What the task requires: Copy out the following lines character for character, leaving out the pictures.

Given data:
▽
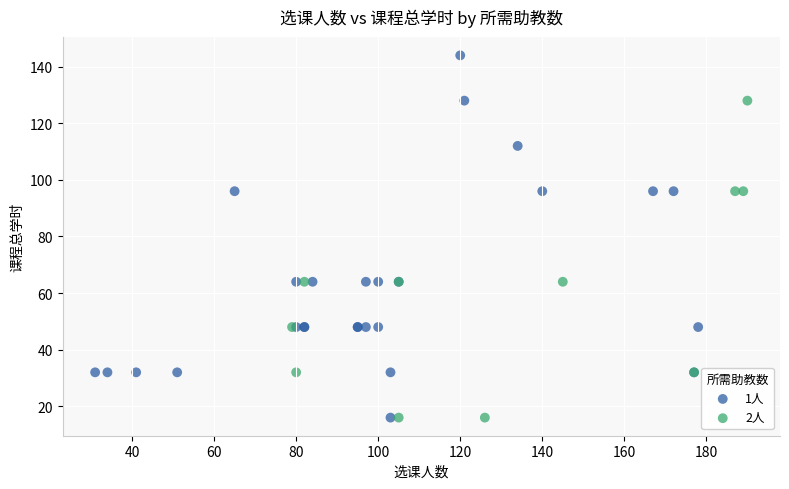

Which series reaches the maximum Y coordinate?

1人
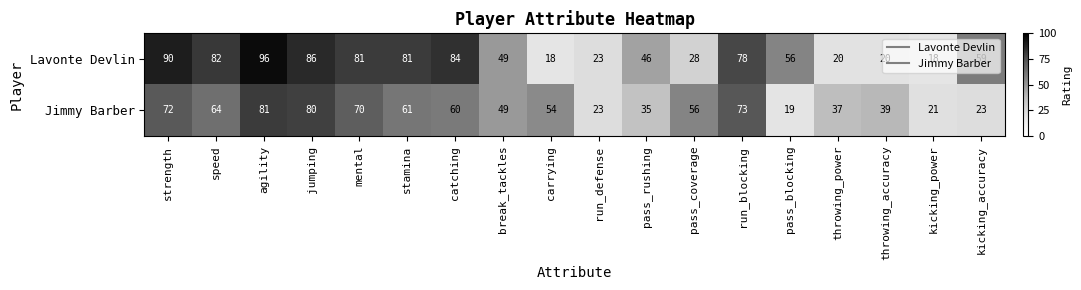

What is the difference between the second highest and second lowest values in the Jimmy Barber series?

59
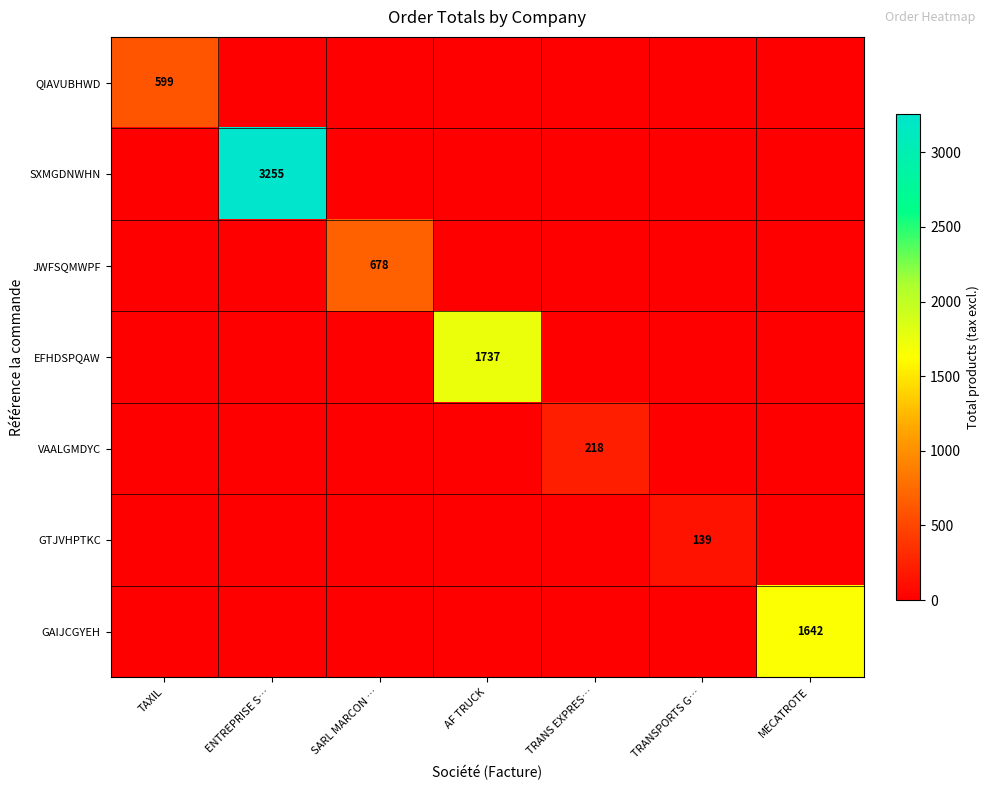

The value of JWFSQMWPF at SARL MARCON … is 678. True or false?

True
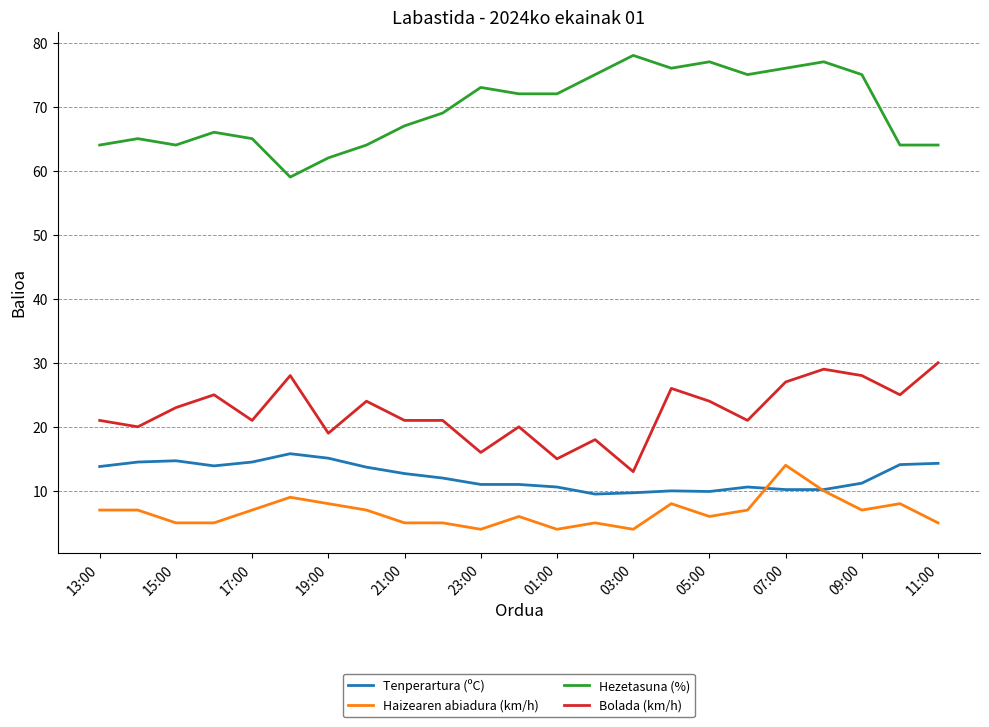

True or false: Hezetasuna (%) and Haizearen abiadura (km/h) intersect in this chart.

False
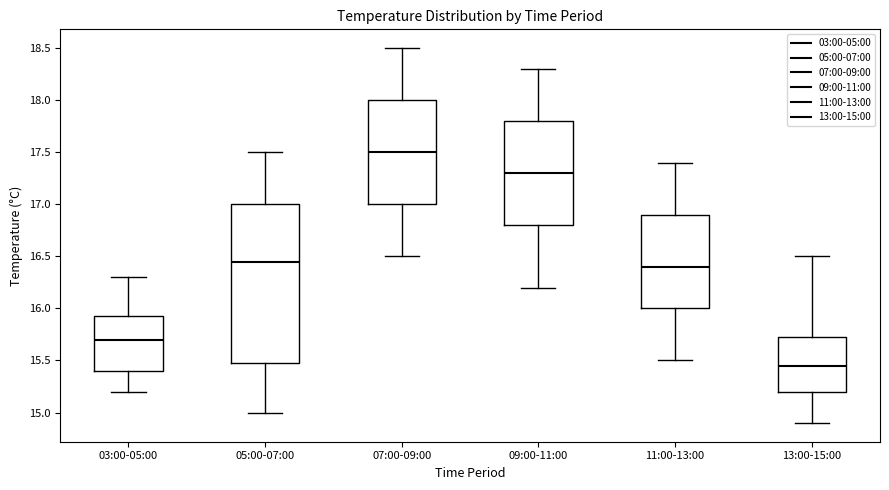

Which box is the tallest, from its lower edge to its upper edge?

05:00-07:00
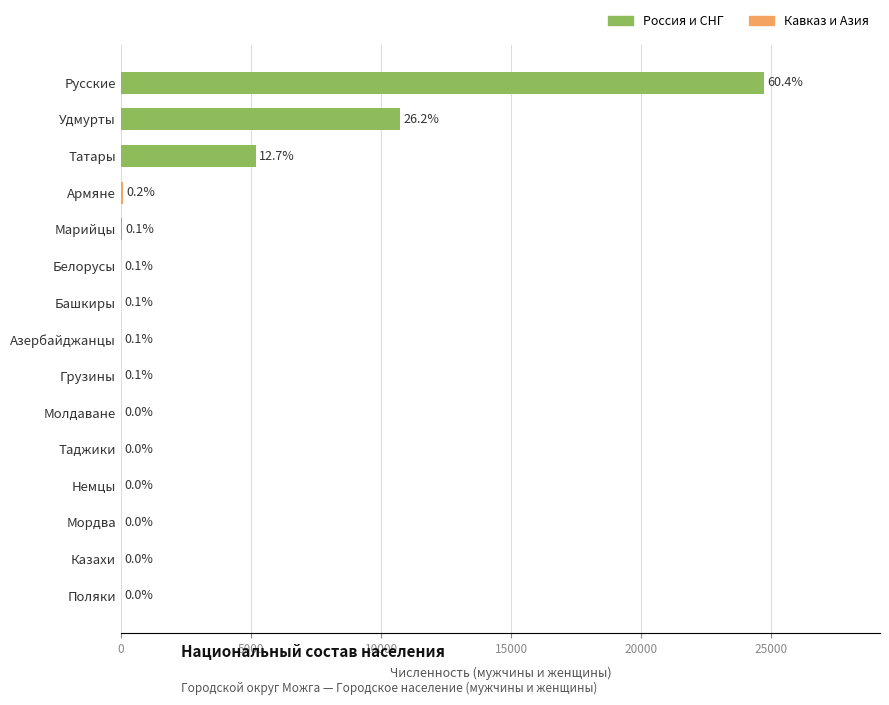

What is the change in value from Марийцы to Мордва?

-38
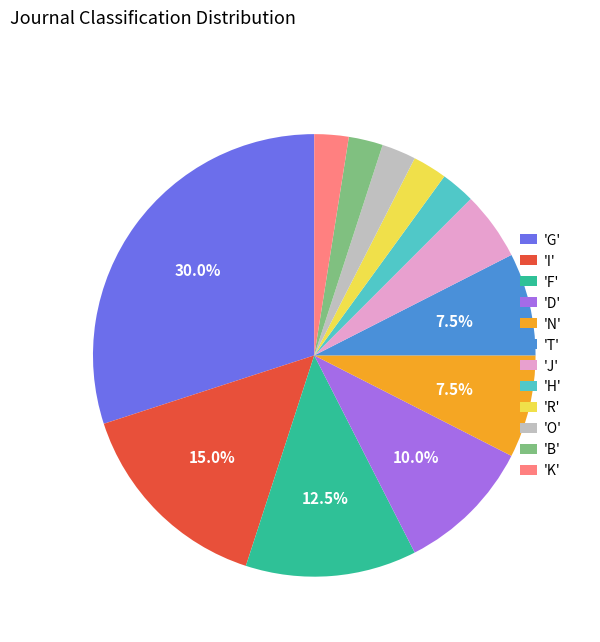

Is there any slice that represents more than half of the pie?

No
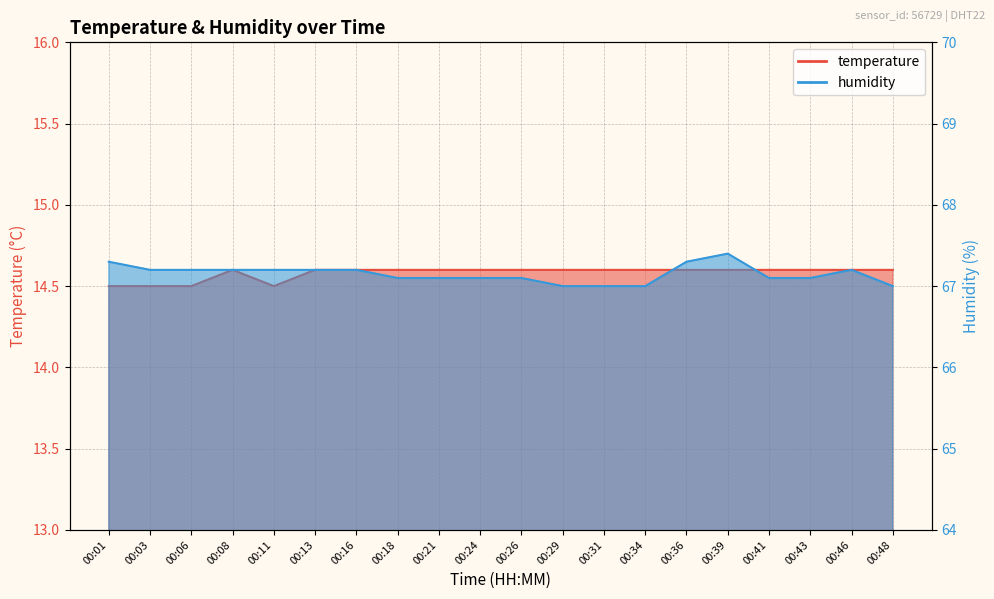

What is the approximate value of humidity at 00:06?

67.2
△
Problem solution:
Which series reaches the maximum Y coordinate?

1人

What is the difference between the second highest and second lowest values in the Jimmy Barber series?

59

The value of JWFSQMWPF at SARL MARCON … is 678. True or false?

True

True or false: Hezetasuna (%) and Haizearen abiadura (km/h) intersect in this chart.

False

Which box is the tallest, from its lower edge to its upper edge?

05:00-07:00

What is the change in value from Марийцы to Мордва?

-38

Is there any slice that represents more than half of the pie?

No

What is the approximate value of humidity at 00:06?

67.2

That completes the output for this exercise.